Alles original – das gilt auch für Presleys Wohnsitz Graceland, in dem er am 16. August 1977 im Alter von gerade einmal 42 Jahren starb. Sogar „Lisa Marie” ist da. So heißt nicht nur seine Tochter, sondern auch eines seiner beiden umgebauten Flugzeuge, eine Convair 880 mit Doppelbett, Konferenztisch und dicken Sesseln.

Im palastartigen Graceland-Gebäude ist die erste Etage, in der Elvis starb, gesperrt. Aber die 600 000 Besucher im Jahr können einen Blick werfen ins luxuriöse Wohnzimmer, in den Billardraum oder in den Dschungelraum, in dem ein Wasserfall installiert wurde. In Graceland lebt die Erinnerung in prall gefüllten Vitrinen mit Schallplatten, Zeitungsausschnitten und Bühnenanzügen. Und auch seine Cadillacs fehlen natürlich nicht. Hier findet sich auch sein Grab. Es ist ein Mausoleum der Anerkennung, des Gedenkens und des Kitsches: Teddys, Blumen und andere Geschenke der Fans werden dort aufgestellt.

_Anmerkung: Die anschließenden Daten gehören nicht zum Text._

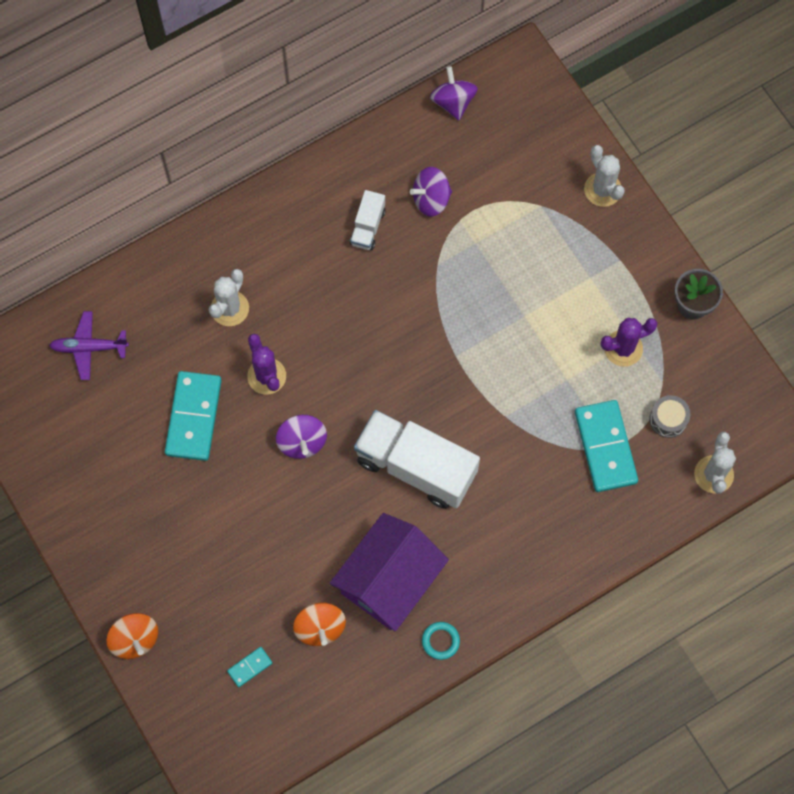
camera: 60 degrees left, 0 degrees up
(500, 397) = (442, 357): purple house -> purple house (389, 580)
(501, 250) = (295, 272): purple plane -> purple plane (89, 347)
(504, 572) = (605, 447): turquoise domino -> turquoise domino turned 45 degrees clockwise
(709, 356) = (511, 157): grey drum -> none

75 wäre der „King of Rock 'n' Roll” am 8. Januar geworden. Was er heute machen würde, das kann am besten George Klein vermuten, der TV- und Radiomoderator, der oft als Elvis' bester Freund bezeichnet wird: „Er würde Shows machen wie Frank Sinatra oder Dean Martin”, so glaubt er . „Und er würde es lieben, was in Graceland passiert.”